Abortion rights opponents who helped push through the law, such as Ben Clapper of Louisiana Right to Life, are hoping the court will allow state regulations like Louisiana's to stand. He argues abortion clinics should be regulated at the same level in Louisiana as a type of outpatient facilities called ambulatory surgical centers.
"There's no constitutional right to an unsafe abortion in America," Clapper says. "And we think if ambulatory surgical centers have this set of rules when it comes to privileges, then abortion facilities should have the same set of rules. And if a physician can't meet those rules, then the same practice should apply that they shouldn't be able to operate in those arenas."
At a crisis pregnancy center in Slidell, outside New Orleans, Cindy Collins counsels women against abortion and offers free baby clothes, diapers, and other assistance to new and expectant mothers. Collins says she had several abortions as a young woman in the 1970s, experiences that inspired her to become an opponent of abortion rights.
Collins testified in favor of the hospital admitting privileges bill when it was working its way through Louisiana's state legislature in 2014.
"Women deserve [for their doctors to have] emergency admitting privileges, even if it's just one woman," Collins says. "...I believe it's very important. [It] would bring up a level of accountability.
The medical consensus
But several major medical groups say hospital admitting privileges are not necessary for abortion providers and provide virtually no medical benefit to patients. In a friend-of-the-court brief earlier this month, the American College of Obstetricians and Gynecologists (ACOG), the American Medical Association, the American Academy of Pediatrics and others, say abortion is a safe procedure, and that there's no medical reason to require doctors who perform abortions to have privileges.
"It is a very rare instance where a patient would have a complication — and even more rare in a case where they would need to be hospitalized," says Dr. Maureen Phipps, ACOG's CEO.
In such cases, Phipps, says, a woman should go to the nearest hospital for treatment.
"Serving God before man"
But in this conservative, Bible-belt state, those arguments don't always carry the day – even with Democrats, such as State Sen.-elect Katrina Jackson. She sponsored the bill as a state representative in 2014.
Jackson says her views on abortion are deeply tied to her Christian beliefs, and acknowledges they're at odds with those of most members of her party.
"But it didn't matter...because what I had told my district when I ran, I told them I was against abortion," Jackson says. "I told them that I wasn't perfect, but I was going to do everything I could to serve God before I serve man in the legislature."
Jackson describes herself as a "whole-life Democrat," which, she says, means supporting affordable housing, public funding for healthcare, and criminal justice reform. She insists that while she opposes abortion, the goal of the law she sponsored has always been to protect women, not ban the procedure.
"This wasn't about whether or not abortion was legal," Jackson says. "It was just common sense."
A "taboo, overwhelming process"
At the clinic in Shreveport, none of the women in the waiting room want to talk to a reporter.

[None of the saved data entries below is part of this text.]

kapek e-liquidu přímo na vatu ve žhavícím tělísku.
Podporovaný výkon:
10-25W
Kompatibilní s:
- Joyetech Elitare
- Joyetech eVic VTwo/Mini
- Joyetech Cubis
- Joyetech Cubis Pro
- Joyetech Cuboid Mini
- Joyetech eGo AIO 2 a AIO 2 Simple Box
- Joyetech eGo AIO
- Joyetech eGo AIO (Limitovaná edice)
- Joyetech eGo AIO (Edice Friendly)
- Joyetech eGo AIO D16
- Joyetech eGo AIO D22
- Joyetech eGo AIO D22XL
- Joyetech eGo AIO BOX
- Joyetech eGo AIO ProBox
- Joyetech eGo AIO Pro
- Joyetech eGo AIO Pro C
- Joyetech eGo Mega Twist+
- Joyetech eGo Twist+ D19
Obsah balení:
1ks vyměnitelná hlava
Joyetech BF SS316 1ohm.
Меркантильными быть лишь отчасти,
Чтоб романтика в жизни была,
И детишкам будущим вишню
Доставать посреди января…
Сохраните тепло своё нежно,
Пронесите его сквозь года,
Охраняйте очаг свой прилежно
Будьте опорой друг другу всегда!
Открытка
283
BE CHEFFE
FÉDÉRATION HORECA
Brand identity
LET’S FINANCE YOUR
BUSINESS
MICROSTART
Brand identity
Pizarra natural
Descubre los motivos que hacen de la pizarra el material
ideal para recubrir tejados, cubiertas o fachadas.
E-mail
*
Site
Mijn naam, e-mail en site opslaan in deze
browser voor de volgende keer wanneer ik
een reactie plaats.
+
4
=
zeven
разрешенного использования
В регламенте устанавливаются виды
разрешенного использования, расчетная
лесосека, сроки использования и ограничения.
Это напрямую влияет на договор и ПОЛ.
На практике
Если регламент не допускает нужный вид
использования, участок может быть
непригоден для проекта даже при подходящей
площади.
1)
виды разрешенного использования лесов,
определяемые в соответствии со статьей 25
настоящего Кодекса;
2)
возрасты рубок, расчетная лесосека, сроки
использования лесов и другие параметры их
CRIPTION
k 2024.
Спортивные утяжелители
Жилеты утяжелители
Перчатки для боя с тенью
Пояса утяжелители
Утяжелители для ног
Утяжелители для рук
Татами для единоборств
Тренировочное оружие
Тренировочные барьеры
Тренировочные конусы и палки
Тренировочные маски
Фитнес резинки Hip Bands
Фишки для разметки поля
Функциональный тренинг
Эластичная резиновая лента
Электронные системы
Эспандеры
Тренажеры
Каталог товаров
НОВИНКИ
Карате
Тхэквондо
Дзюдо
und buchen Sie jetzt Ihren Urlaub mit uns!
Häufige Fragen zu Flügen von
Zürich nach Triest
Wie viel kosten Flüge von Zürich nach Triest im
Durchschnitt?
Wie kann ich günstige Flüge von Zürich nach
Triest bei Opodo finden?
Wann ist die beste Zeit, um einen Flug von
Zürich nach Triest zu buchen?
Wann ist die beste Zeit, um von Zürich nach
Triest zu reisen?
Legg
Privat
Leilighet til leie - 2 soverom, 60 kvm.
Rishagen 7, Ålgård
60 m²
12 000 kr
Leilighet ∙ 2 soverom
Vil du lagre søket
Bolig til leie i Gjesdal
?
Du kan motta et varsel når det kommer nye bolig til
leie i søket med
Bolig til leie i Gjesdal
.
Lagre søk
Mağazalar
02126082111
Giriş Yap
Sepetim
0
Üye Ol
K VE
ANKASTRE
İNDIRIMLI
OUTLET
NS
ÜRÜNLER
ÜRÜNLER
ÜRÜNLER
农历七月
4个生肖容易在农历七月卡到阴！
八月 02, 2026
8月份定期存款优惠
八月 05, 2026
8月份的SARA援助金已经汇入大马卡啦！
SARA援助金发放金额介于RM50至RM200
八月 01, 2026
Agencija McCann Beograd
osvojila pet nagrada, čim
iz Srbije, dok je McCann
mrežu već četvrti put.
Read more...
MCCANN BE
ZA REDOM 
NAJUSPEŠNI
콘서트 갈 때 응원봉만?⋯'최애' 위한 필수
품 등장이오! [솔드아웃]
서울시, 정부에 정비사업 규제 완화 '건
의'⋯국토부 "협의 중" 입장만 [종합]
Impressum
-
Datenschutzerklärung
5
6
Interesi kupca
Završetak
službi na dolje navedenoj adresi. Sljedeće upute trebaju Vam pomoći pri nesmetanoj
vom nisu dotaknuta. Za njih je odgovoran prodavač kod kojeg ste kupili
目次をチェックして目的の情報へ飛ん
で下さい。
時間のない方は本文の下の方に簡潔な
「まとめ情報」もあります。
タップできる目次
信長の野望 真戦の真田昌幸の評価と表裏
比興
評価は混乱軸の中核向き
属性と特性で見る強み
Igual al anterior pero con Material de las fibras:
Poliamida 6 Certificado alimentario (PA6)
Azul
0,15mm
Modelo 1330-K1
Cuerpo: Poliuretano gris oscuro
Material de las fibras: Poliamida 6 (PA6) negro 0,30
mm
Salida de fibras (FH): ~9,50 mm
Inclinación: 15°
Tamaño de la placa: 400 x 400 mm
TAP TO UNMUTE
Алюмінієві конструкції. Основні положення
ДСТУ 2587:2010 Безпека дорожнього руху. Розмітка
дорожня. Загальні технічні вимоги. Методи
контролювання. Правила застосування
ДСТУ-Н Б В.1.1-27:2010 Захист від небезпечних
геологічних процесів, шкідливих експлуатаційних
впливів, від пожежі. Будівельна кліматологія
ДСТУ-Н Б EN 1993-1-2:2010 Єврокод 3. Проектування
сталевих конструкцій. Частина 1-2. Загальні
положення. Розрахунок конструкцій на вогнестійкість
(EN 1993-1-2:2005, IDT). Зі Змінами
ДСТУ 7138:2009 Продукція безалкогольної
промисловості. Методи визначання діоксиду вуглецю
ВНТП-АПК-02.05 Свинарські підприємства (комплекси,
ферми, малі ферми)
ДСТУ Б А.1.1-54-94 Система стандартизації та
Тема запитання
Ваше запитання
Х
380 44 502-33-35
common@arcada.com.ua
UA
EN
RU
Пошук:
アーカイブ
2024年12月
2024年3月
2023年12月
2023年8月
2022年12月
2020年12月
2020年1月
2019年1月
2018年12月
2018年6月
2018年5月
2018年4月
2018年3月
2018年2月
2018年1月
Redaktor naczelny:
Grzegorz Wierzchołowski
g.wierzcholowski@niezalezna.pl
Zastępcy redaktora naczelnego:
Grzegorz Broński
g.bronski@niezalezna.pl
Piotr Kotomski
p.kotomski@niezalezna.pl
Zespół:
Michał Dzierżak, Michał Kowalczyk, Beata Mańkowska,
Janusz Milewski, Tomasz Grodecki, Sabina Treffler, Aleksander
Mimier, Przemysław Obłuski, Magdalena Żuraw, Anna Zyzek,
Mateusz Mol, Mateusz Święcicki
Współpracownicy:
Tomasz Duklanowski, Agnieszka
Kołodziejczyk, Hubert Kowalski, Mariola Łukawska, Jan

"It's already a taboo, overwhelming process for young women here in Louisiana," says Lillian Newton, 30, who started working here more than a year ago, after having two abortions at the clinic herself. She worries about what will happen if the law is upheld.
In a region with many restrictive abortion laws and a declining number of clinics, Newton says the women she counsels often travel a long way to get here.
"We've had patients who drive from Mississippi, from Arkansas, from Oklahoma," Newton said. "We've seen patients from make four- or five-, six-hour trips."
Newton says if Louisiana's admitting privileges law is allowed to stand, even if abortion remains legal, it will be harder for women here – and beyond – to get one.
The case is set to be argued before the U.S. Supreme Court on March 4, with a decision expected just months before the 2020 election.